# Ejercicio breve
Reproduce todo lo que va desde "La celebración en" hasta "de Alfonso XIII." en el fragmento del documento, y reemplaza "mandatario" por "dirigente".

# Fragmento del documento
*****

El día 16, que es cuando llegó Alfonso XIII, se celebró un banquete oficial en el Palacio de Diputación, servido por el Hotel La Perla. En el menú figuraban: Entremeses, Consomé a la Reina, Salmón a la moscovita, Filete medrado en salsa, Peregueux, Jamón de Joskal aspia, Espárragos en salsa holandesa, Capones asados, Ensaladas rusas, Helados de vainilla y fresa, Pastas-moka, Postres varios, Café y licores.
La mañana del día 17, antes de asistir el monarca al Congreso de Viticultura, se desplazó desde el Palacio de Diputación, que es donde se alojó, hasta el Hotel La Perla en donde se le sirvió el desayuno, y en donde aprovechó para agradecer al servicio de cocina su trabajo. Para este aperitivo el hotel estrenó una vajilla hecha para ese momento, en la que aparecía el escudo de Navarra. En la recepción del establecimiento se colocó un artístico buzón de madera que representaba también las armas del viejo Reino.

La celebración en Pamplona del II Congreso de Estudios Vascos fue la excusa para que el 17 de julio de 1920 llegase a Pamplona el Ministro de Gracia y Justicia, señor Conde de Bugallal para participar en la sesión inaugural en representación del Gobierno central. Fue recibido por las autoridades, y se le rindieron honores militares. Pasó la noche en el Hotel La Perla.

En septiembre de 1927 el Hotel La Perla acoge la visita de un nuevo mandatario, el General Primo de Rivera, Jefe del Gobierno Español bajo el reinado de Alfonso XIII.
Las circunstancias políticas del momento, y el riesgo real de que el dictador sufriese un atentado por parte de los anarquistas, obligaron a diseñar una estrategia de prevención. Primeramente la comunicación de la visita a Navarra del Jefe del Gobierno se produjo en el último momento. Para ello el Ministro de Gracia, don Galo Ponte, hizo el 10 de septiembre un viaje relámpago, reuniéndose en el Hotel La Perla con el Gobernador Civil don Arturo Ramos Camacho. Durante esta comida se prepararon los detalles de la visita, incluso con la dirección del hotel, se estudió con detalle la seguridad de la visita.

*****

# Datos proporcionados

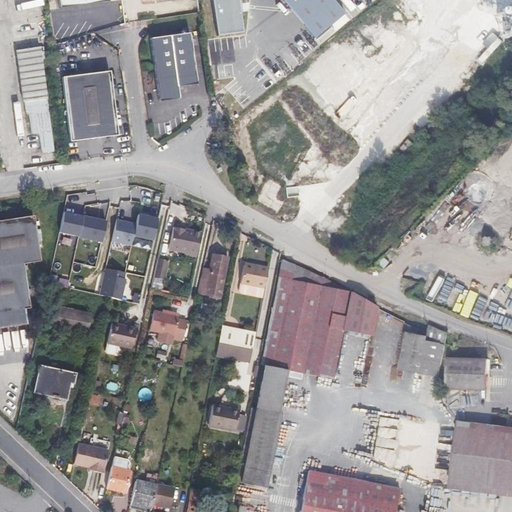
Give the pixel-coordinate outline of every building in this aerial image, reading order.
[(212,0),(218,37),(242,33),(237,0),(212,0)] [(331,0),(285,0),(283,3),(314,40),(344,15),(331,0)] [(377,46),(396,30),(383,15),(364,31),(377,46)] [(161,100),(182,97),(180,84),(199,81),(192,33),(191,31),(189,25),(184,26),(185,32),(152,36),(161,100)] [(53,150),(39,47),(14,51),(21,102),(24,101),(26,114),(28,114),(31,133),(38,132),(41,152),(53,150)] [(109,69),(62,75),(71,139),(118,133),(109,69)] [(251,174),(255,180),(258,179),(274,203),(292,191),(280,173),(279,174),(274,167),(278,164),(274,158),(251,174)] [(84,216),(64,211),(59,231),(79,236),(84,216)] [(159,217),(140,214),(136,234),(155,238),(159,217)] [(107,221),(85,216),(80,237),(102,242),(107,221)] [(0,329),(26,326),(23,310),(29,309),(23,266),(38,264),(32,218),(0,222),(0,329)] [(137,224),(116,220),(112,241),(132,245),(137,224)] [(223,223),(215,220),(210,242),(218,243),(223,223)] [(198,259),(203,235),(190,232),(176,229),(172,249),(186,252),(185,257),(198,259)] [(152,241),(135,238),(134,245),(151,248),(152,241)] [(202,278),(198,293),(219,297),(228,256),(212,253),(207,278),(202,278)] [(167,262),(157,260),(153,279),(163,281),(167,262)] [(380,306),(374,303),(332,281),(280,260),(259,365),(264,365),(255,408),(251,407),(236,481),(265,487),(280,414),(278,413),(287,370),(311,374),(311,377),(333,382),(336,370),(344,330),(373,336),(380,306)] [(257,268),(243,265),(239,283),(263,288),(267,268),(258,266),(257,268)] [(128,274),(106,268),(100,294),(122,299),(128,274)] [(64,330),(89,335),(94,312),(51,304),(48,327),(64,330)] [(178,318),(172,317),(154,313),(149,331),(160,334),(158,342),(173,345),(174,340),(181,341),(184,326),(177,324),(178,318)] [(443,364),(445,342),(446,331),(426,323),(425,331),(425,332),(403,329),(399,367),(421,369),(442,371),(443,364)] [(137,332),(111,326),(107,345),(105,353),(107,356),(114,357),(117,355),(118,348),(132,351),(137,332)] [(235,347),(251,350),(255,333),(239,330),(222,326),(216,355),(232,358),(235,347)] [(235,347),(232,358),(249,362),(251,350),(235,347)] [(485,389),(487,365),(488,361),(478,360),(448,357),(446,385),(485,389)] [(33,391),(66,398),(68,384),(72,384),(74,372),(39,364),(33,391)] [(236,407),(211,402),(207,423),(232,428),(233,425),(239,426),(242,410),(236,409),(236,407)] [(449,489),(498,495),(505,440),(511,441),(511,430),(457,423),(449,489)] [(77,440),(73,458),(88,461),(87,465),(102,469),(108,447),(77,440)] [(511,497),(511,441),(505,440),(498,495),(511,497)] [(154,448),(143,445),(141,453),(139,465),(150,467),(154,448)] [(109,468),(104,490),(124,494),(126,485),(129,485),(131,473),(126,472),(128,464),(125,461),(112,458),(109,468)] [(397,511),(398,505),(399,491),(395,490),(305,470),(295,511),(397,511)] [(206,481),(220,484),(222,477),(207,474),(206,481)] [(135,482),(129,509),(143,511),(149,511),(155,486),(135,482)] [(151,506),(169,510),(174,488),(156,485),(151,506)] [(199,511),(204,489),(192,487),(186,511),(199,511)]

*****

# Tarea resuelta
La celebración en Pamplona del II Congreso de Estudios Vascos fue la excusa para que el 17 de julio de 1920 llegase a Pamplona el Ministro de Gracia y Justicia, señor Conde de Bugallal para participar en la sesión inaugural en representación del Gobierno central. Fue recibido por las autoridades, y se le rindieron honores militares. Pasó la noche en el Hotel La Perla.

En septiembre de 1927 el Hotel La Perla acoge la visita de un nuevo dirigente, el General Primo de Rivera, Jefe del Gobierno Español bajo el reinado de Alfonso XIII.